(What the task requires): Below are entries to examine: work out how many lines contain the word "mmdsharifi", and give only that number.

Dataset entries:
++++++
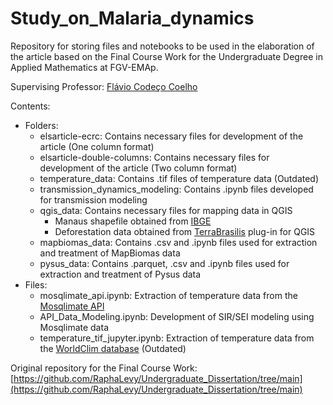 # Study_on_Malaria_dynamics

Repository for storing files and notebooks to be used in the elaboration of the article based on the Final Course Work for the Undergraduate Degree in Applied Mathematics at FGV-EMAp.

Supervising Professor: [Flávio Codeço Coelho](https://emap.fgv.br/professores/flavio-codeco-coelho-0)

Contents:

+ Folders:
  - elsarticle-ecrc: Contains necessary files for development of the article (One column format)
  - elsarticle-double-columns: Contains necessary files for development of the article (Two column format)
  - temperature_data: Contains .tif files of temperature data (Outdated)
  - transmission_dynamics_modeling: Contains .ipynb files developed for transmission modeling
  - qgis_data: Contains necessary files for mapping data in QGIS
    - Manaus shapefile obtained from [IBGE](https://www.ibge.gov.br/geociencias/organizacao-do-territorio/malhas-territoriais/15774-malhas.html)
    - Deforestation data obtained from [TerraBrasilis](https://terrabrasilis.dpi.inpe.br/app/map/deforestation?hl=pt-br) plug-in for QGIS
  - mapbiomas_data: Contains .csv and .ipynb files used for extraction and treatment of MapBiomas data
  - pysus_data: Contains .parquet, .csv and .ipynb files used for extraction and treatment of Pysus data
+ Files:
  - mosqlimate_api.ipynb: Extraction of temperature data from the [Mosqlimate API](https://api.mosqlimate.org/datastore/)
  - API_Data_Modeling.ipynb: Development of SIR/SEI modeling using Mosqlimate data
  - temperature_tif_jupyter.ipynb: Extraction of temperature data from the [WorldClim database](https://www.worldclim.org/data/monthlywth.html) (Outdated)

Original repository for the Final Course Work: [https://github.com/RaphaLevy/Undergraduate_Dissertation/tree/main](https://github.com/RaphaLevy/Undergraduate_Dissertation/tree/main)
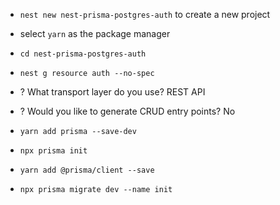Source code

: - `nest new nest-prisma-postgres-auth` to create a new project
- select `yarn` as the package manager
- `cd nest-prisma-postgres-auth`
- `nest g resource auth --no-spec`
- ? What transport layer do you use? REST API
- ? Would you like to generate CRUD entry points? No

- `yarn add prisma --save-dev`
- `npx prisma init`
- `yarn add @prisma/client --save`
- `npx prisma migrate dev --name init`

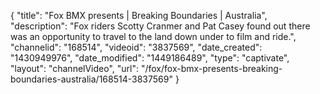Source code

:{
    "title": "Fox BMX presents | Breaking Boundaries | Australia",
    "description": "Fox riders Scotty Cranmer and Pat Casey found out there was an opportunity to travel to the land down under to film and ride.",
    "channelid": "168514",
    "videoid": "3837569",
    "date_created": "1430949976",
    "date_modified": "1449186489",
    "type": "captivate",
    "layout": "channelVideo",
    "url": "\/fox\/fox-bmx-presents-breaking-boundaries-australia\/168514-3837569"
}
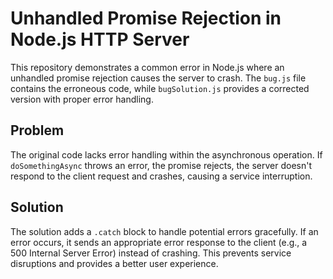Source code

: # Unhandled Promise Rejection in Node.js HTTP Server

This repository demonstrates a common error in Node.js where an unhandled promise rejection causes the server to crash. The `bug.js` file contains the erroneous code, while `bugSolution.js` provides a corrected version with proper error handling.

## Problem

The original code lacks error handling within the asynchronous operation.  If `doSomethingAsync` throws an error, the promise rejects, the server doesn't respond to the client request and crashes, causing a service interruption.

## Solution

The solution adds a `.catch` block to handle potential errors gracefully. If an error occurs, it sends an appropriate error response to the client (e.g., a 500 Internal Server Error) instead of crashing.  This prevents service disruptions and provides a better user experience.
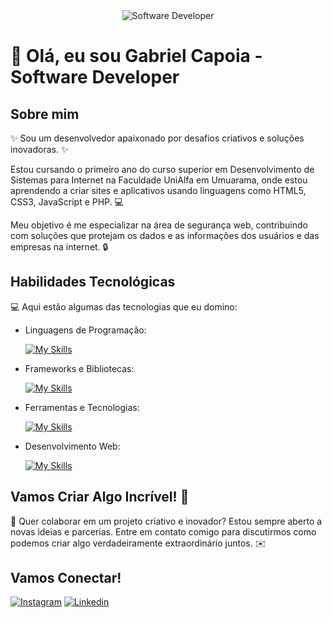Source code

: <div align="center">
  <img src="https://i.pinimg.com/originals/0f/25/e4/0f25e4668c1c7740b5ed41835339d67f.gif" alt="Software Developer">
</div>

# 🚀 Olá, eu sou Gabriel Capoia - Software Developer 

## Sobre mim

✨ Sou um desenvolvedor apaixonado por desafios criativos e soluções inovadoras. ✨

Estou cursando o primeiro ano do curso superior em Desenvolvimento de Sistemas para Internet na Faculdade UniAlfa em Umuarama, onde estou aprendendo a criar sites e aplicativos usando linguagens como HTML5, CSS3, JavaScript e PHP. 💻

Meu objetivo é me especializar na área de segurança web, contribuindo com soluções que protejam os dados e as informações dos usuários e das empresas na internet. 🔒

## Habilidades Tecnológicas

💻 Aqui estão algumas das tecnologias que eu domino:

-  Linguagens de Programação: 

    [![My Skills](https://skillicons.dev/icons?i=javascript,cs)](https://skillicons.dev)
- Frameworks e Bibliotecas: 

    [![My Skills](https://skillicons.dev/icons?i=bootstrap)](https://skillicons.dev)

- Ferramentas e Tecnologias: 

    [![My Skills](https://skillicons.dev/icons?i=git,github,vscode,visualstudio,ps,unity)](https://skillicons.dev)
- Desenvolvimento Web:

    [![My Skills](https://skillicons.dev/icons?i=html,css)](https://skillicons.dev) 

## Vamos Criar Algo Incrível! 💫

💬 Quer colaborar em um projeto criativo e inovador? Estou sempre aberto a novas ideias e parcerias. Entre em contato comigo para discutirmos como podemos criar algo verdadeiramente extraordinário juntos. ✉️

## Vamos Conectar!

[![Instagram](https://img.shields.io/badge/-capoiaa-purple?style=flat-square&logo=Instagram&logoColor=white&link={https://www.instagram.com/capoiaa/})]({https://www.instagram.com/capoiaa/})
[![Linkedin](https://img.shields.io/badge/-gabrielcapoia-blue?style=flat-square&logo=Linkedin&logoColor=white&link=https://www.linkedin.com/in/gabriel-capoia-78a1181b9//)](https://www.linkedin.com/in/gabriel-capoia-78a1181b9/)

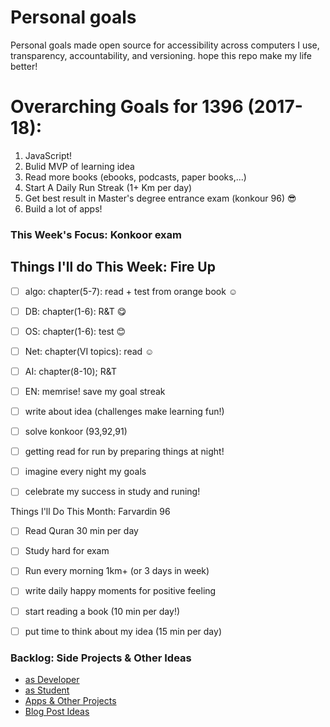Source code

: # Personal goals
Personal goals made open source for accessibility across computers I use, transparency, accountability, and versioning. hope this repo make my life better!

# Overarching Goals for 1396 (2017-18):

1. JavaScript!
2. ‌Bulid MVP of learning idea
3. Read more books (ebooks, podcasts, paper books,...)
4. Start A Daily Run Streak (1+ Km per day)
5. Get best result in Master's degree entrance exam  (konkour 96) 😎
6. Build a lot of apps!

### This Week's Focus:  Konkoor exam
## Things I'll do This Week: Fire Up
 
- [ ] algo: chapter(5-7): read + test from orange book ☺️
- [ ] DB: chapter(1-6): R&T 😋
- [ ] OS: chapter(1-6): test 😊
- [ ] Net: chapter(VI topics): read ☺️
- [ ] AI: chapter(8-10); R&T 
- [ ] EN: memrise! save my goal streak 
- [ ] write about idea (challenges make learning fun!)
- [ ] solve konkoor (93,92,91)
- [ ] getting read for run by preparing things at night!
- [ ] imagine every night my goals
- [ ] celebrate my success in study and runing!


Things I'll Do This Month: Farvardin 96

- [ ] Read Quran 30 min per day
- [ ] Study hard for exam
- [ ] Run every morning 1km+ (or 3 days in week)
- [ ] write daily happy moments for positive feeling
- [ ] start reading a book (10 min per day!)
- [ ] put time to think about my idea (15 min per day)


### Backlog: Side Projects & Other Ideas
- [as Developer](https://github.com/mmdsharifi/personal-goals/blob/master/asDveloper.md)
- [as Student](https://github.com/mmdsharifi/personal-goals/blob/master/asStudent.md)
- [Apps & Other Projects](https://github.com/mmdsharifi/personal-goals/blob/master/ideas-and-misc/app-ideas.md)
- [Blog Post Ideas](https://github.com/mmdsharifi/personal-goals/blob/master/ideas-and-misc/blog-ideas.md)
++++++
(Problem solution): 4